» REQUIRED ACTION: Leaving out every picture, please repeat exactly the line that contains "part: (229, 875) -> (61, 639), moved" and each line after it through the final line below.

--- DATA TO PROCESS Enclosed Below ---

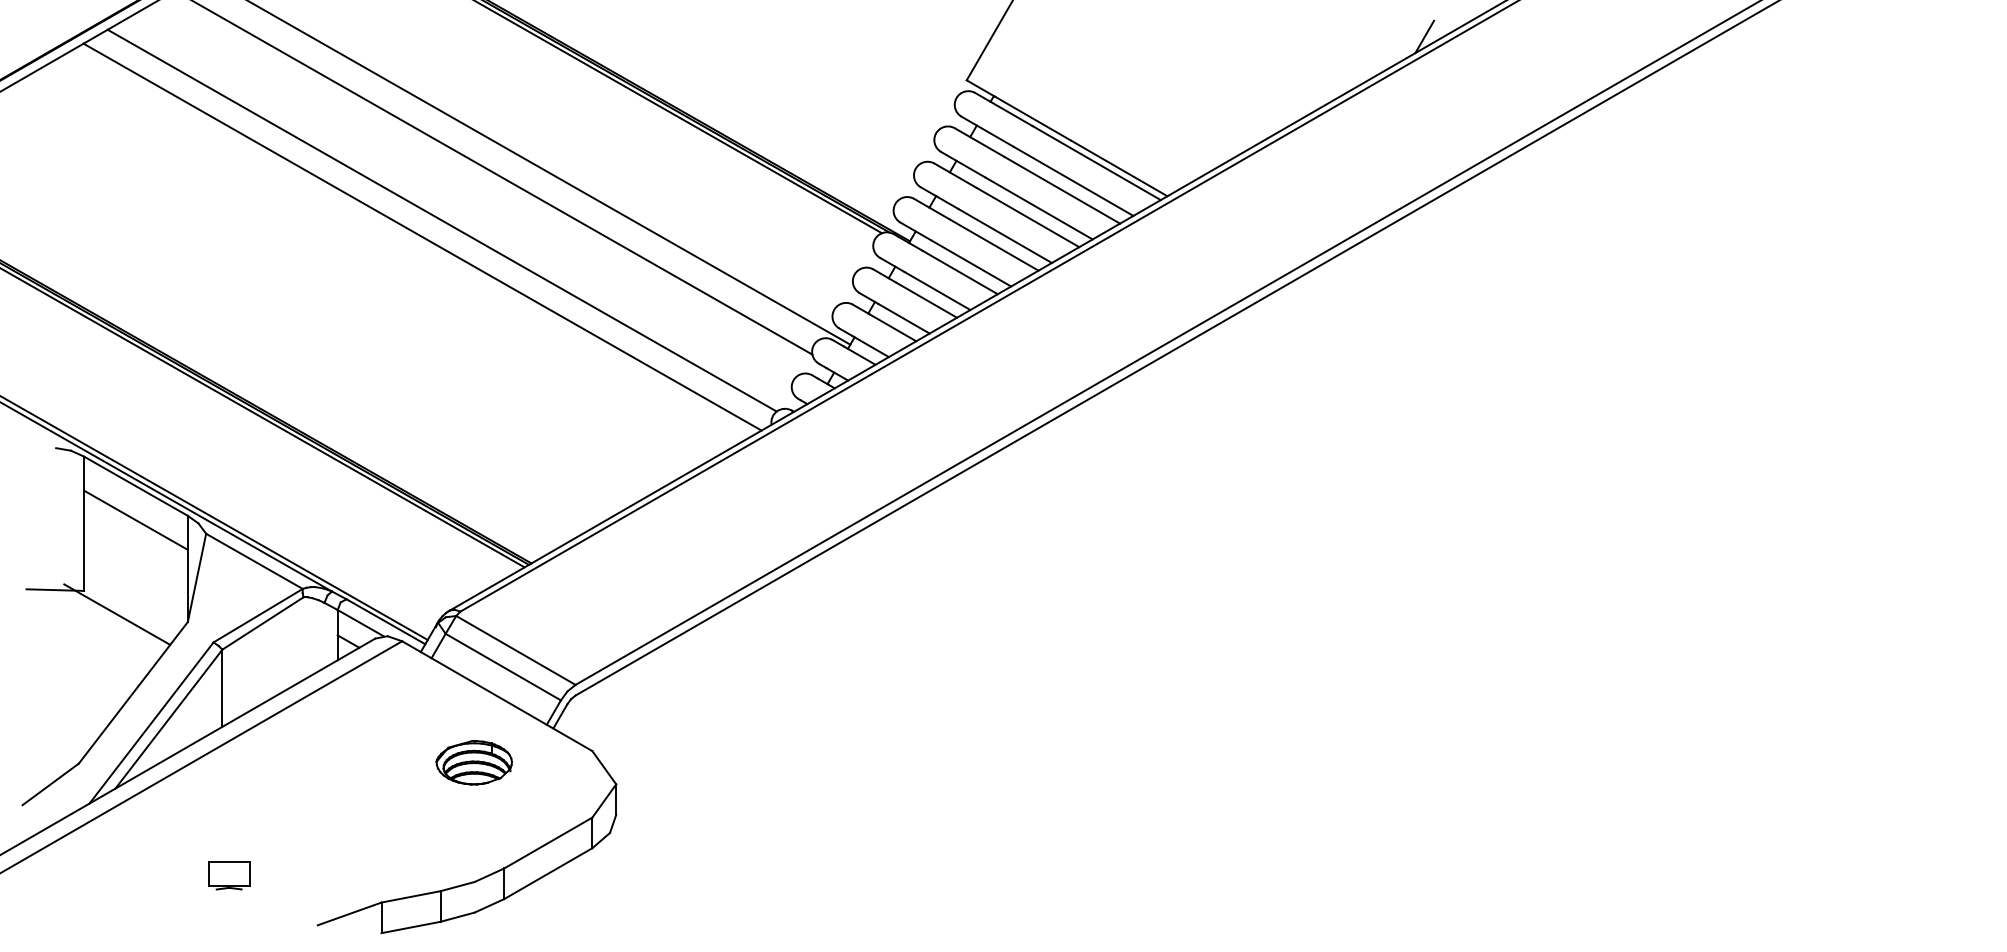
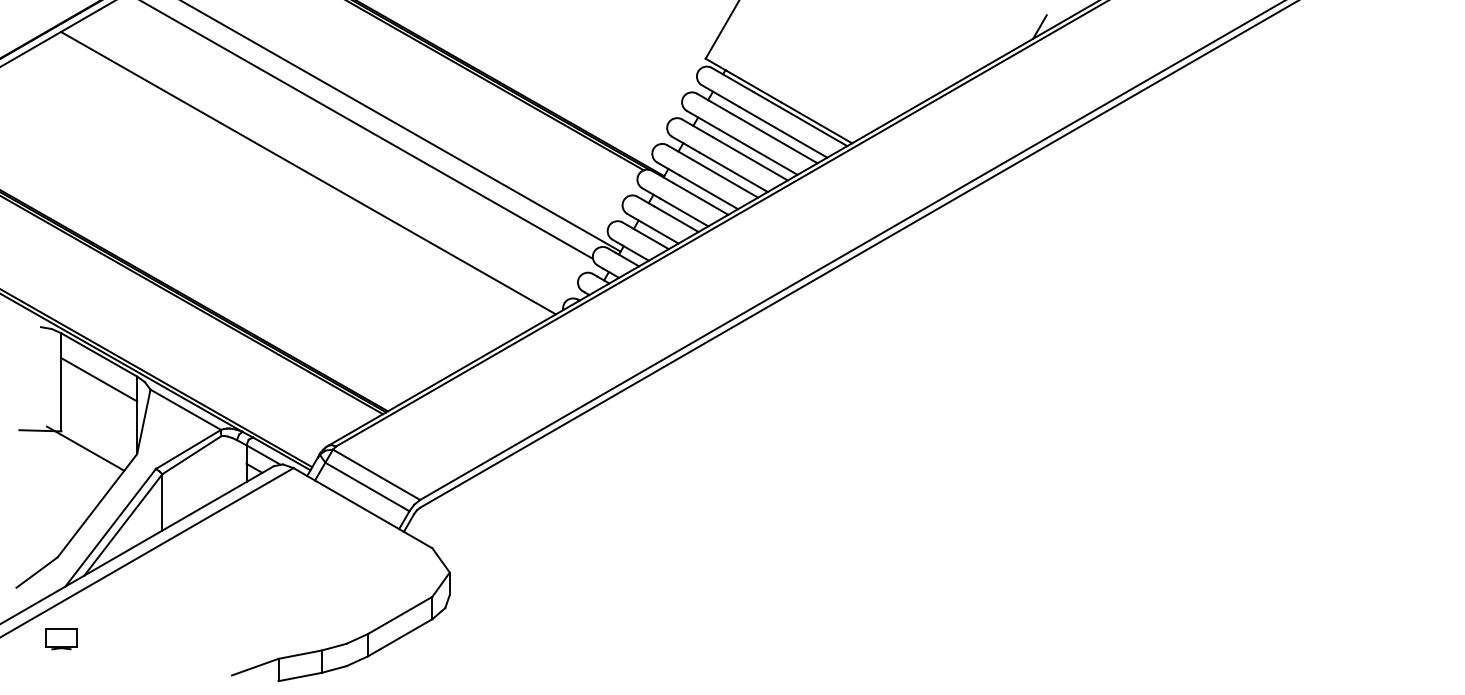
line: (441, 220) -> (322, 161), removed
part: (473, 762) -> (345, 556), removed
part: (229, 875) -> (61, 639), moved

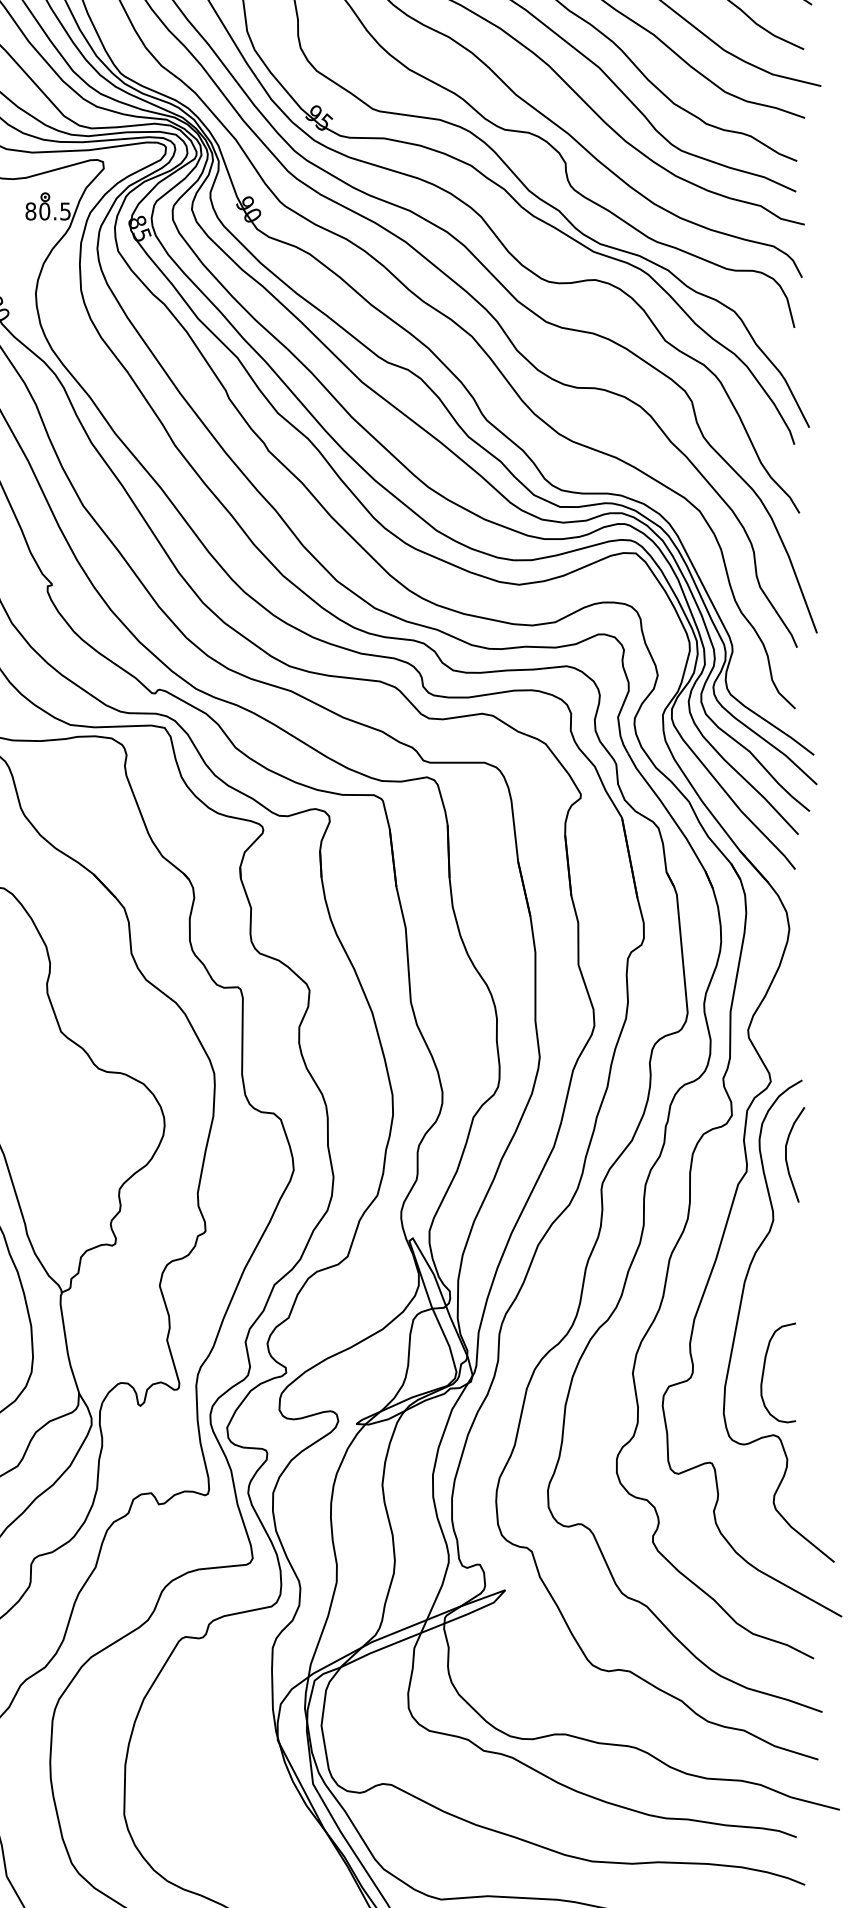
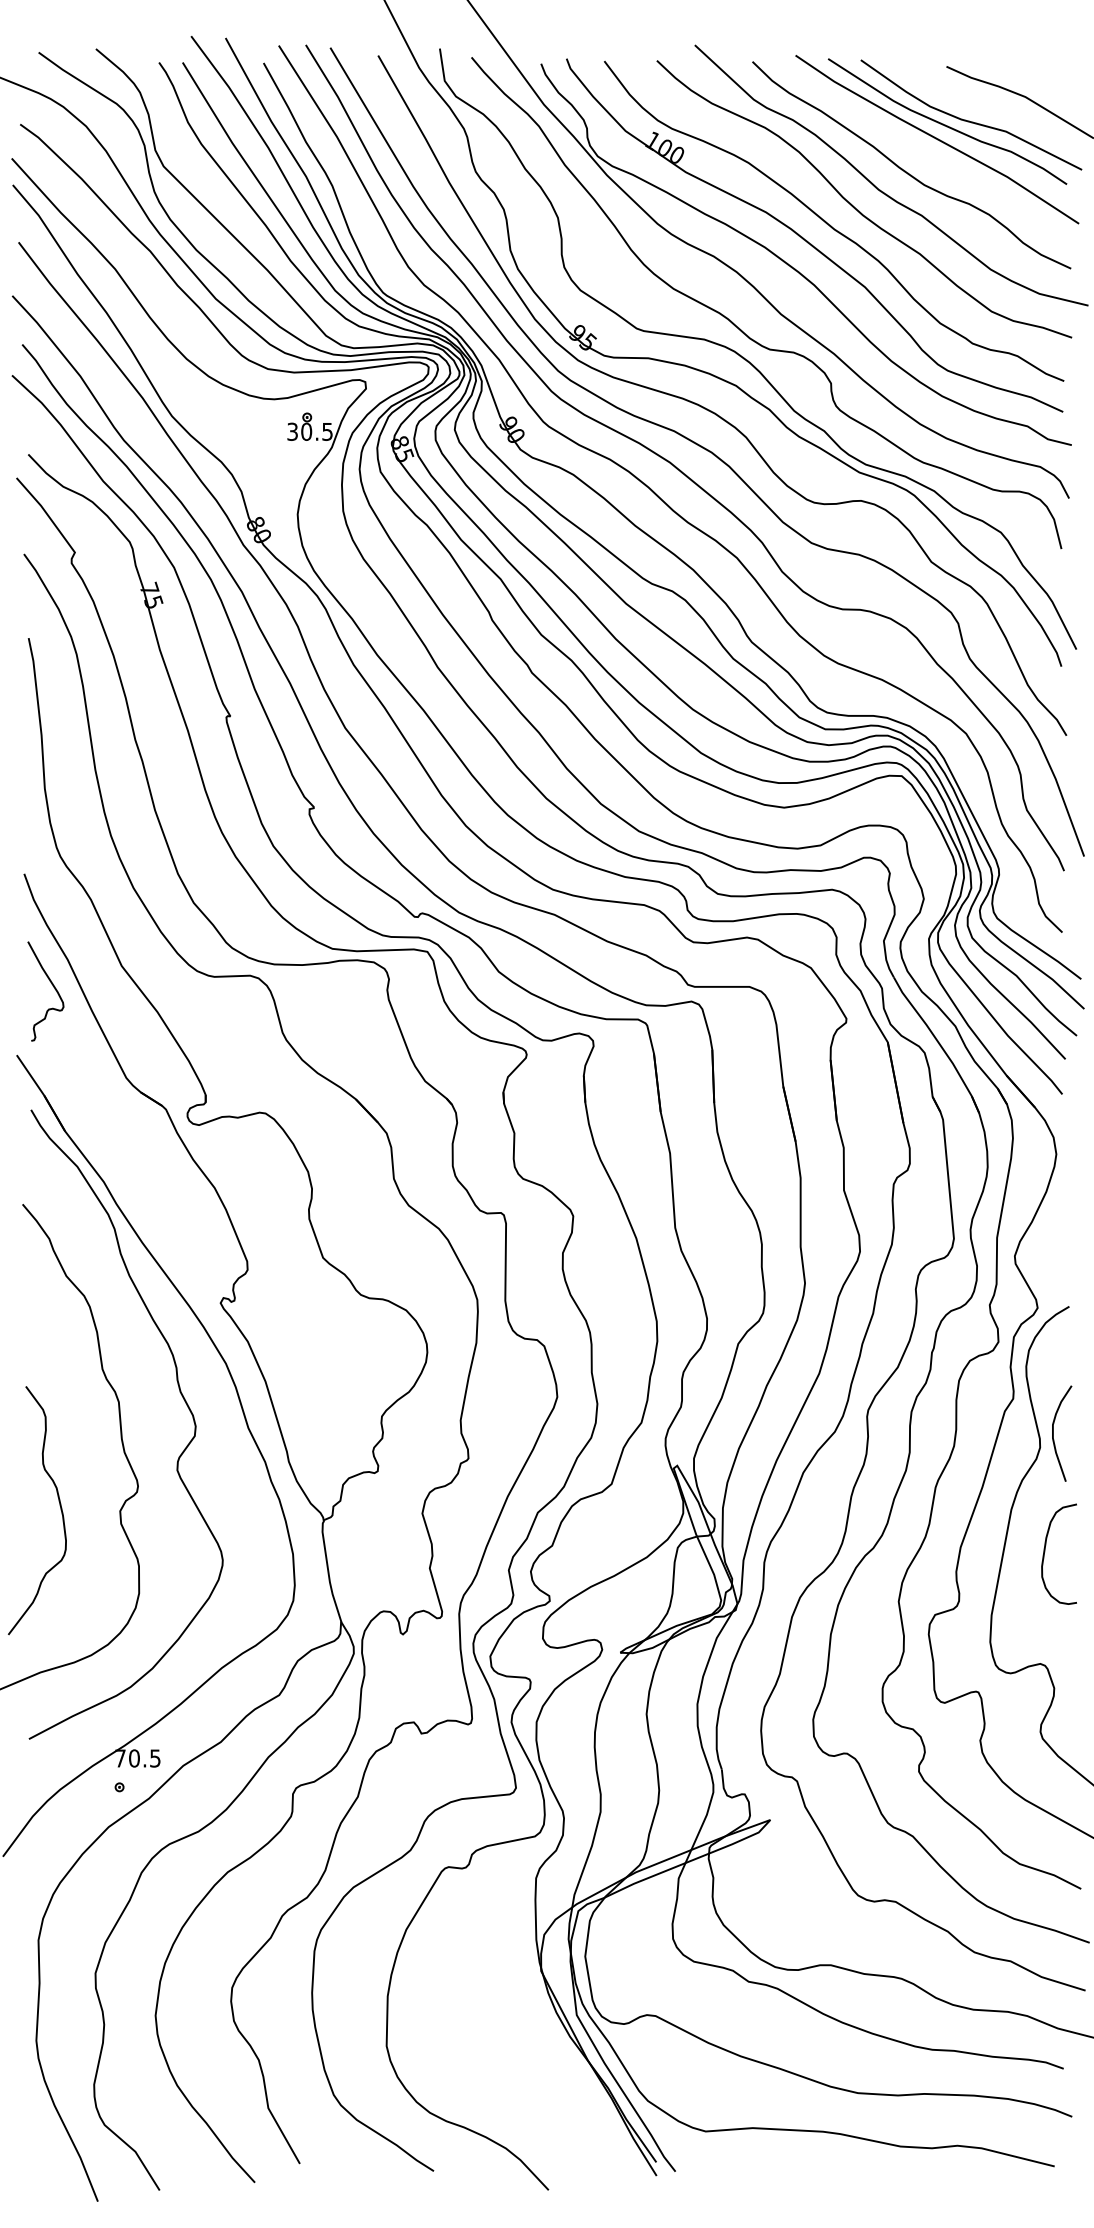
text: (30, 211) -> (292, 431), 80.5 -> 30.5
curve: (786, 1154) -> (1053, 1433), moved
curve: (764, 1371) -> (1045, 1552), moved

--- End of Enclosed DATA TO PROCESS ---

» REPLY TO THE EXERCISE:
part: (229, 875) -> (61, 639), moved

text: (30, 211) -> (292, 431), 80.5 -> 30.5
curve: (786, 1154) -> (1053, 1433), moved
curve: (764, 1371) -> (1045, 1552), moved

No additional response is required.